- IATA: none; ICAO: KCHN; FAA LID: CHN;

Summary
- Airport type: Public use
- Owner: City of Wauchula
- Operator: Jerry Conerly
- Serves: Wauchula, Florida
- Location: Hardee County, Florida
- Elevation AMSL: 106 ft / 32 m
- Interactive map of Wauchula Municipal Airport

Runways
| Direction | Length |  | Surface |
| ft | m |
| 18/36 | 4,005 | 1,221 | Asphalt |

Statistics
- Aircraft operations (2018): 8,200
- Based aircraft (2022): 24
- Source: Federal Aviation Administration

= Wauchula Municipal Airport =

Airport in Florida, U.S.

Wauchula Municipal Airport is a public-use airport located 5 mi southwest of the central business district of the city of Wauchula in Hardee County, Florida, United States. The airport is publicly owned.

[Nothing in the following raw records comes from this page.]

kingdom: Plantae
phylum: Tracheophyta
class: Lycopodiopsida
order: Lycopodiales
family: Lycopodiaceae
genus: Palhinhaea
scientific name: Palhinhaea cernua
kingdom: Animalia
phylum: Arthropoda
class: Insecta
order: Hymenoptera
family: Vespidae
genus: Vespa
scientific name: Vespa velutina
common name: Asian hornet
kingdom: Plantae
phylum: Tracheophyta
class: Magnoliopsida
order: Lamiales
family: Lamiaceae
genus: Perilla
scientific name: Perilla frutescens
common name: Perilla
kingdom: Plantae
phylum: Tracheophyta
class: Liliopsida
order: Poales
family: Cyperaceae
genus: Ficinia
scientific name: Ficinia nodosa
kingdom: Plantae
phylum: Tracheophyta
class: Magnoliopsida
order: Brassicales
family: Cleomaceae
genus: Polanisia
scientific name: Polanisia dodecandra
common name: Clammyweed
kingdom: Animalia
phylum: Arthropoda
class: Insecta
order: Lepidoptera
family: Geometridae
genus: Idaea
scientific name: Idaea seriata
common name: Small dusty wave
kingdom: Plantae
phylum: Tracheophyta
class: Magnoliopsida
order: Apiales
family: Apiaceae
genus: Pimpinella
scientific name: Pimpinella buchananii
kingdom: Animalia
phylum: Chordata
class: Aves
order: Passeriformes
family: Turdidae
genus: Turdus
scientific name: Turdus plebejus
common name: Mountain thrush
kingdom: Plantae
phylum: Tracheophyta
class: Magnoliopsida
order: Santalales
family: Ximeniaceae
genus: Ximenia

==Facilities and aircraft==

Wauchula Municipal Airport covers an area of 106 acres (43 ha) at an elevation of 106 feet (32 m) above mean sea level. It has one runway:
18/36 is 4,005 by 75 feet (1,221 x 23 m) asphalt runway.

For the 12-month period ending July 25, 2018, the airport had 8,200 aircraft operations, an average of 22 per day: 100% general aviation. In April 2022, there were 24 aircraft based at this airport: 18 single-engine, 2 multi-engine and 4 helicopter.